Principals and parents need to take stock of what is more important at this unprecedented time in our history.

Dr Betty Kehoe, Former Primary School Principal, and Mentor of Newly Qualified Principals

Dr Betty Kehoe, Former Primary School Principal, and Mentor of Newly Qualified Principals

Step back and look at the reality for many families. Imagine a ten-year-old child worrying about a parent who goes out to risk his/her life as a healthcare worker. The same parent comes home after a long and difficult day and is expected to take up teaching duties.

A stressful teaching and learning environment is the last thing we want young people to remember from Covid-19. Frustrated parents taking on an additional role as untrained teachers, unsure of how to teach the subject matter, together with stressed children fearing the repercussions of not completing the assigned homework, are a recipe for educational failure.

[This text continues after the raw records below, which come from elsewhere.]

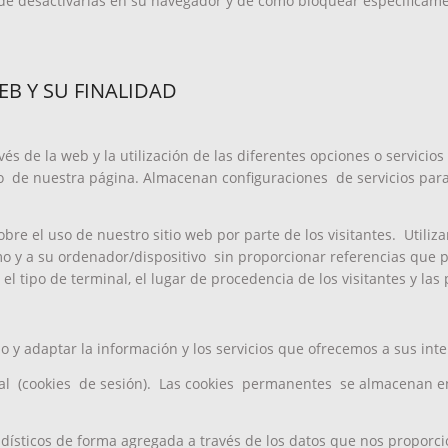
ede desactivarlas en su navegador y de cómo bloquear específicamen
EB Y SU FINALIDAD
vés de la web y la utilización de las diferentes opciones o servici
 de nuestra página. Almacenan configuraciones de servicios para
sobre el uso de nuestro sitio web por parte de los visitantes. Util
imo y a su ordenador/dispositivo sin proporcionar referencias que
, el tipo de terminal, el lugar de procedencia de los visitantes y las
io y adaptar la información y los servicios que ofrecemos a sus inte
 (cookies de sesión). Las cookies permanentes se almacenan en 
dísticos de forma agregada a través de los datos que nos proporcio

Education is a journey, and this journey is not the same for all learners. Therefore, giving all students copious amounts of schoolwork does not make sense. Yes, give parents an overview of the content that their children would learn at school and ask them to teach what they can. Take note of whatever is not addressed so that the school may continue the educational process at a later stage.

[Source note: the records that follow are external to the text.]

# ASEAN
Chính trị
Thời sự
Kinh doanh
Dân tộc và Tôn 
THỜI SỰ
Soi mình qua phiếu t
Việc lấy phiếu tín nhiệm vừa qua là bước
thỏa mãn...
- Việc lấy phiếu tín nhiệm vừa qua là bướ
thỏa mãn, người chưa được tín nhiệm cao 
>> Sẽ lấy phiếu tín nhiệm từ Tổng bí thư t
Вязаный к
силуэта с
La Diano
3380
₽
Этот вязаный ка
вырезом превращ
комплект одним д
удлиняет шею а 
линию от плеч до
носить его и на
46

During this coronavirus pandemic, parents may be well-advised to concentrate on English and Mathematics, the medium through which all curriculum subjects are filtered, except for Gaeilge. Homeschooling may then become a more positive and rewarding experience for both parent and child.

Suggestions for Creating a Happy Rewarding Educational Experience:

  • Allowing children to devise the timetable gives them ownership of the allocated schoolwork. They will choose to focus on their favourite subjects and activities. Parents will, therefore, discover their children’s strengths.
  • Check and discuss the new vocabulary and concept to be taught, e.g. a Maths lesson on ‘Shape and Space’, and base the informal, incidental hidden lesson on this. Consider a gate in the town or country. There are many lines, angles, and shapes to be found for discussion.
  • The construction of a make-believe shop, school or house; gardening; baking; or a walk in the wood – all of these tap into children’s imagination and creativity.
  • Watching and measuring the sunflowers and planning the menus to cook the fruits of the garden or balcony containers require reading and mathematical skills.
  • Supervalu/Lidl/Aldi catalogue: Make out a shopping list for today’s dinner. Estimate the cost by rounding to the nearest euro. Write out the shopping list. Estimate how long it will take Dad to drive to the shop. Time him and, on his return, check if the estimation was correct.
  • Cooking a simple dish incorporates reading, comprehension, sequential steps, weighing, measuring, fine motor skills, and calculating the wonderful calories!
  • A casual walk develops family relationships. It provides a spontaneous opportunity to discuss wellbeing, explore the environment, play ‘I Spy’ and get daily exercise.
  • Writing a card to grandparents and school friends, a letter to the nursing home to thank the staff for minding all the grannies and granddads, or keeping a Covid-19 diary, teaches letter writing skills and develops social skills.
  • Finally, principals, teachers, and parents must realise that when this pandemic is over, students/children “may forget what you said but they will never forget how you made them feel” (Carl W. Buehner).